Remix.run Logo
Cheer2171 3 days ago

What you may be missing is that in the US starting around 1950s, suburbanization inverted this millennia-old globally-generalized pattern. It was called "white flight" [1] at the time, because richer mostly white workers moved their tax revenues out of the city limits. Because so much infrastructure and social structure (like schools) was funded largely or even entirely from the local tax revenue, it hollowed out the "inner cities" and the feedback loops were devastating. That's why New York City became the murder capital of the world in the 1970s. Colloquially, in the US, "inner city" [2] came to mean a low-income and mostly minority neighborhood full of crime, not anything specific to its geographic location.

[1] https://en.wikipedia.org/wiki/White_flight

[2] https://en.wikipedia.org/wiki/Inner_city

linguae 3 days ago | parent | next [-]

Definitely (I’m an African American who grew up in “inner-city” Sacramento). There’s been a reversal of this trend during the 2010s, where the inner city has seen an influx of higher-income residents seeking lower home prices and shorter commutes. Places in San Francisco like the Mission District and Hunter’s Point have undergone significant gentrification. However, low-income renters in the inner city have been unable to keep up with rent increases, which has resulted in an exodus to exurbia or to entirely different metro. I have relatives who moved from Sacramento to Bakersfield for a lower cost of living.

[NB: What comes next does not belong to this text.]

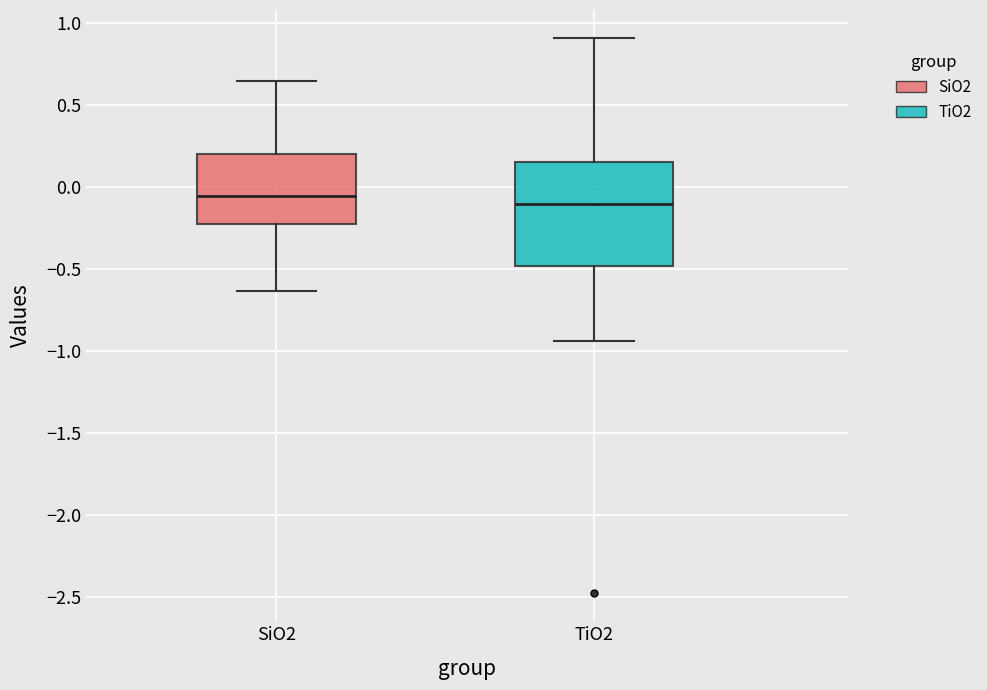

Reading left to right, read every box against the y-axis: the position of its median line, the range the box covers, and the ends of its whiskers. The values are not printed on the chart, so give them approximately, as read against the axis.

SiO2: median -0.05, box -0.20 to 0.20, whiskers -0.65 to 0.65
TiO2: median -0.10, box -0.50 to 0.15, whiskers -0.95 to 0.90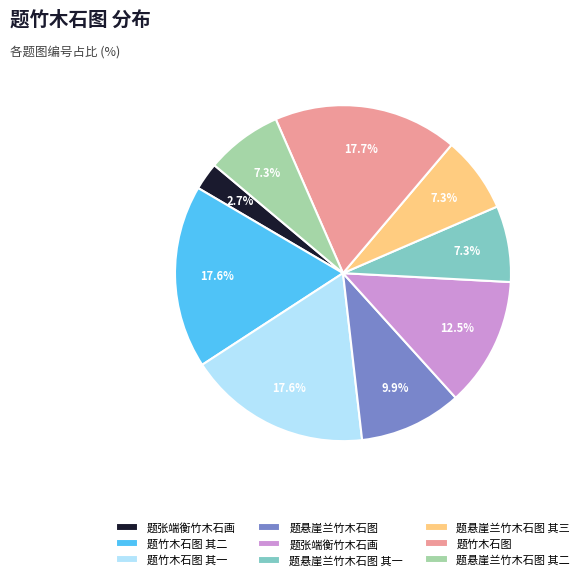

Is there any slice that represents more than half of the pie?

No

There has been a “reverse Great Migration” of African Americans from the inner cities of the North and California to large Southern metro areas such as Atlanta. Some of my relatives have “returned” to the South after three generations in California, albeit not to the same Southern communities or states their grandparents lived.

bobthepanda 3 days ago | parent | prev [-]

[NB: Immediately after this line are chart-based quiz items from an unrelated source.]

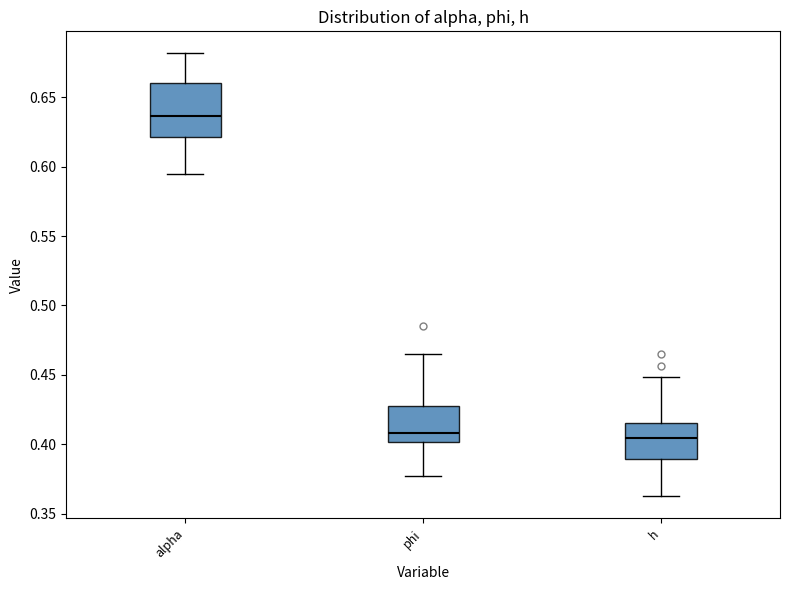

Reading left to right, transcribe this box plot: for each box, give where its median line is, the range the box spans, and where its two whiskers end, as read against the y-axis. The values are not printed on the chart, so give them approximately, as read against the axis.

alpha: median 0.635, box 0.620 to 0.660, whiskers 0.595 to 0.680
phi: median 0.410, box 0.400 to 0.430, whiskers 0.375 to 0.465
h: median 0.405, box 0.390 to 0.415, whiskers 0.365 to 0.450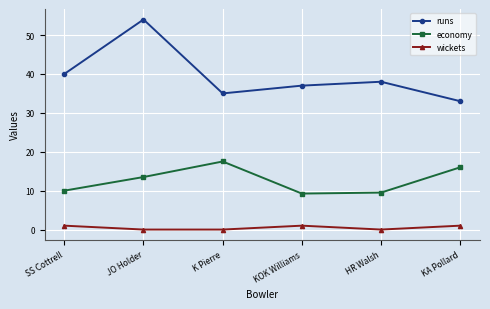

What is the difference between the highest and lowest values at JO Holder?

54.0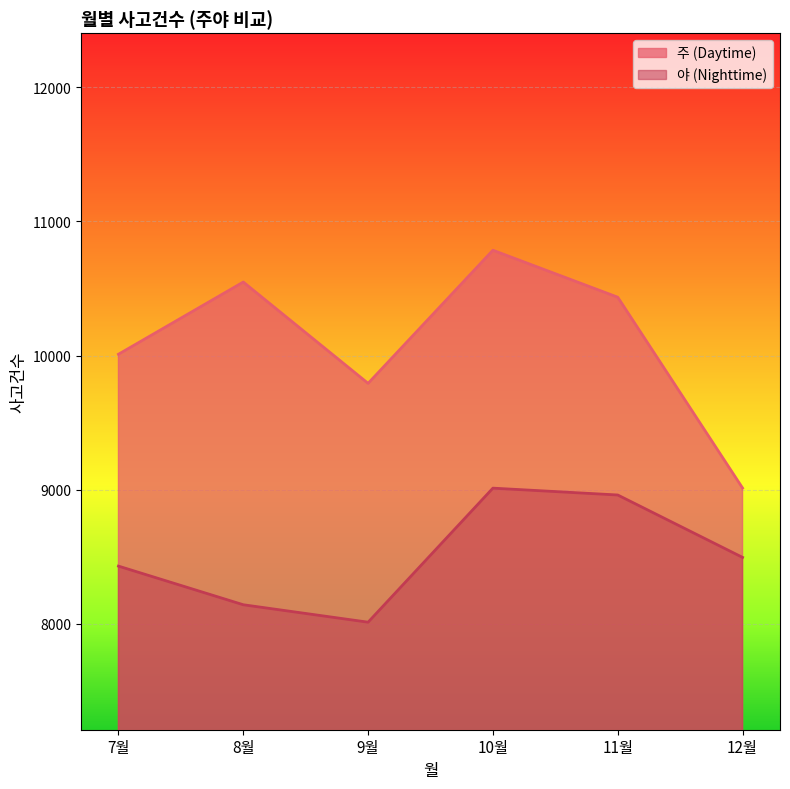

What is the value of the 주 (Daytime) point at the 1st from the left?

10010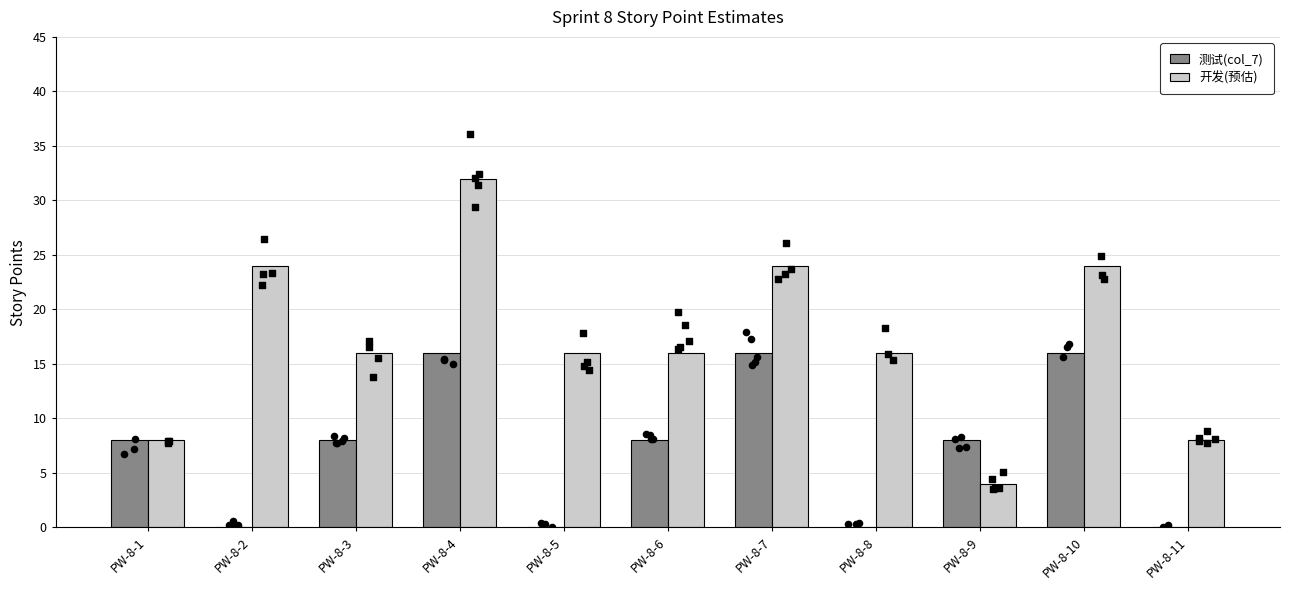

Is the value of 测试(col_7) at PW-8-3 greater than the value of 开发(预估) at PW-8-6?

No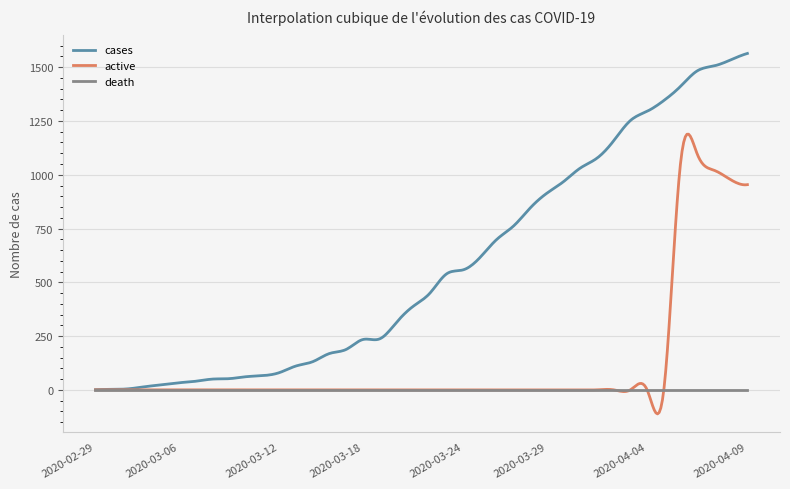

Which series has the largest range (max minus min)?

cases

it's also worth noting that one big contributor to white flight was the desegregation of schools.

Big city school systems would now have to integrate people of color with white children. There were plenty of people who did not want this, and unscrupulous realtors would use blockbusting to generate huge profits, where they basically scared white people into fire selling by telling them minorities would come into their neighborhoods and integrate their neighborhoods, and then turning around and selling to minorities at inflated prices. https://en.wikipedia.org/wiki/Blockbusting

Suburbs were effectively havens for white people since most minorities could not afford to move into suburbs, and their separate school systems became effectively all-white as a result.